I’ve repeatedly sketched out my current understanding of how persons grow through life, beginning from conception, continuing through the school years, on into adulthood and through until death.  After one drastic pruning of brain cells in toddlerhood, there are several points of brain expansion — actual neuron development and connectome thickening — as at the adrenarche, puberty, and a crucial reconfiguring in early twenties that has no name except maybe maturity.  By this time a person is no longer confined to what’s inside one’s skin, but through empathy can extend awareness into all living beings and the world that sustains them.  Interaction, attunement, attachment, concatenation, and other subtle things with multi-syllabic names have embedded mere embodiment into a system of understanding and action.  It happens all by itself and may not be conscious at all.

Russians have not been so confined by the Platonic roots of thought that have made an obsession of what was once Enlightenment, which actively rejected emotion as a distortion, some kind of reversion to animal life, not as real as what Johnson calls “propositional” thought.  This elevation of math-driven and introspection-developed rationality, as free from emotion as possible, has become demonic in its ability to enforce dogma and justify domination.  It is the engine of terrorism and the enablement of crime.

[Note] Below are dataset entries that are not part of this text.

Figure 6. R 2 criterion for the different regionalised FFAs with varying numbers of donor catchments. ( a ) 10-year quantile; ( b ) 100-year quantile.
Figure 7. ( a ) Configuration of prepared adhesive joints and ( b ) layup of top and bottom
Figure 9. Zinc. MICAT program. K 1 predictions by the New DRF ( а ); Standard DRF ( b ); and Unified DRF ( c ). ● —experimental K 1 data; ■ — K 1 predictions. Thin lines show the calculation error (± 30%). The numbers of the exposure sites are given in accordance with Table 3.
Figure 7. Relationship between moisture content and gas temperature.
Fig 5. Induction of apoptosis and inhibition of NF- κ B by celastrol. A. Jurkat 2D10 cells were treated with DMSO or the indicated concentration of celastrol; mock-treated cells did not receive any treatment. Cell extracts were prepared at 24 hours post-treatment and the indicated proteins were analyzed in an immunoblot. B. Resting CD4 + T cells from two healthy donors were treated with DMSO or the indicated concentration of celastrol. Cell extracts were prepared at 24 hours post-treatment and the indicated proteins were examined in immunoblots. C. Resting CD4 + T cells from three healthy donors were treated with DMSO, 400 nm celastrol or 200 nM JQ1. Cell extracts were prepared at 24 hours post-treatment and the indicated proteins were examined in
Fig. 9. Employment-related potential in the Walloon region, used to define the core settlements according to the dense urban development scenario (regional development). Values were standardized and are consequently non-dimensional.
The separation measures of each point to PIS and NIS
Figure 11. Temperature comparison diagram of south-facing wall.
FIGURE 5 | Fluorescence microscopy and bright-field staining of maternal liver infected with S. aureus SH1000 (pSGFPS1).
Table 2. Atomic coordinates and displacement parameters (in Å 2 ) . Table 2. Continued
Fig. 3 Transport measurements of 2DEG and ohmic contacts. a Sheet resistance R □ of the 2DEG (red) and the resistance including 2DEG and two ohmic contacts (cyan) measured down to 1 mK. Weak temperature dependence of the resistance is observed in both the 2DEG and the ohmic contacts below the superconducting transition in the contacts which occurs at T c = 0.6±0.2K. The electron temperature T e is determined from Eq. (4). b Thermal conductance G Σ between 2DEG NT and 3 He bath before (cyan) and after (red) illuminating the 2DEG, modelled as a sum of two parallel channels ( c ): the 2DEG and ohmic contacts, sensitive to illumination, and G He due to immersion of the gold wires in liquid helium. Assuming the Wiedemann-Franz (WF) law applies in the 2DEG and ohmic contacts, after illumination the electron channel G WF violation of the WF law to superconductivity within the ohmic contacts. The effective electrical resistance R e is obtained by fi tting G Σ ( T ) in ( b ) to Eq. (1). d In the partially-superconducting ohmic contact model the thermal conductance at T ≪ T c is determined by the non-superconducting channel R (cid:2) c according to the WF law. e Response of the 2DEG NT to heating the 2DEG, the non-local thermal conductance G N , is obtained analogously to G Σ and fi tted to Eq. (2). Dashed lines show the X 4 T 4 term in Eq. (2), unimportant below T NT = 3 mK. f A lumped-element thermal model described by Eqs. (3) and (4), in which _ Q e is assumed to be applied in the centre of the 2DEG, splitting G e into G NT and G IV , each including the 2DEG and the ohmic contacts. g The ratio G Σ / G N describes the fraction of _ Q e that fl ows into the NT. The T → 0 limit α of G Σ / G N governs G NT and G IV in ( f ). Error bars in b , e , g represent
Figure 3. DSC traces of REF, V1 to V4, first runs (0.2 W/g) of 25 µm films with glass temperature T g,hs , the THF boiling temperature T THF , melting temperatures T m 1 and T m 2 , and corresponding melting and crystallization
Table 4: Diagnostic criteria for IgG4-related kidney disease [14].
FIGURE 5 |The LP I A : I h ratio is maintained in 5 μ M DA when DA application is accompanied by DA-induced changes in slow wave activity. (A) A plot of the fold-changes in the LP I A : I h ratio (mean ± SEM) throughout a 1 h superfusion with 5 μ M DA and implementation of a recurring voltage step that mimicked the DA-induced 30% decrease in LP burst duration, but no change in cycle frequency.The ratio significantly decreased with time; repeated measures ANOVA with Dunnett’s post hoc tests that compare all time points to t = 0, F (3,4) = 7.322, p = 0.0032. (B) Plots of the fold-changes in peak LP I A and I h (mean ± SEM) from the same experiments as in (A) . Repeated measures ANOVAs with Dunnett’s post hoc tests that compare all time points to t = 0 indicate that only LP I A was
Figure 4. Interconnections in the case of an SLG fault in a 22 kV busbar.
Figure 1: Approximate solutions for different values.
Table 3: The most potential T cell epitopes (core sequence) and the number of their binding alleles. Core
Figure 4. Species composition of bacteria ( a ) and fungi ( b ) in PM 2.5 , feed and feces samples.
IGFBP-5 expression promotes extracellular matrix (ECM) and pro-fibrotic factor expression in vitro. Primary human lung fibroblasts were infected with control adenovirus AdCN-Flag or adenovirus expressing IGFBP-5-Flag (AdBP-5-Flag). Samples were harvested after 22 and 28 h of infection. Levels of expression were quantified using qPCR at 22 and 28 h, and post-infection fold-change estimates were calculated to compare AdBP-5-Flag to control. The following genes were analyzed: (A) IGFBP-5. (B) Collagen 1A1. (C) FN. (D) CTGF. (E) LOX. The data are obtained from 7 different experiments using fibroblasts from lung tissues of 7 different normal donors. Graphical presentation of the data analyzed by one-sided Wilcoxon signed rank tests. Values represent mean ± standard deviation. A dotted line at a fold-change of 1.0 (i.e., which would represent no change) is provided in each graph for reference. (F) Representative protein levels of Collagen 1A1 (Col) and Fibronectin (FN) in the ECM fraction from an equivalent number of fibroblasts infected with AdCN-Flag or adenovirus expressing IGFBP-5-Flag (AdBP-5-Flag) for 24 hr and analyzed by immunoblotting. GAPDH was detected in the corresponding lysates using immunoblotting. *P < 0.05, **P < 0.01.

And it’s stuck.  Even the UU’s with their list of principles that are supposed to be bulletproof, can’t get past them in order to join the universe and act with effectiveness.  Few can grasp that insisting on a list of principles is what the principles were supposed to oppose, a path to arrogance.  Once a person has arrived at a totally logical and convincing “proof” of something without awareness of the emotional structure of their own brain and the frame of their own family and culture, it is very hard to give up.  Efforts to enforce a rigid conviction of “rightness” is at the base of many a malignant family.

Of course, the Russians, for all their inquiry into the physical dynamics of emotional life, have not learned how to manage their rage and romanticism into a viable government.  Maybe it is the anguish of always slipping back into scarcity and brutality that drives their interest in operant conditioning, inherited mind, and the sharing of melancholy.  Or maybe their environment is so harsh that it limits them somehow.  Humans can never entirely overcome the planet.

"The Cherry Orchard"

Making oneself transparent is not always easy and is sometimes painful.  Sustaining empathy for other people takes energy and courage.  They don’t always want to be understood, particularly if they are victims of stigma that has taught them that the only safety is secrecy and deception.   For them, to be detected and understood is to be targeted.  Therapists and playwrights investigate under very specific and guarded circumstances and even then some inner dynamics are explosive when exposed to “oxygen.”  Actors and writers use various personas to buffer and reinvent, but the strategy doesn’t always work.

Community, if it is trustworthy, sustains individuals, keeps track of who they are so they can explore.  Therapy circles have never gone out of fashion, though some have turned toxic.  Others have devised a protocol, a system that guides discipline, that guarantees integrity, until it as well becomes corroded and worn.   Something like that has happened to both Freud and Stanislavski.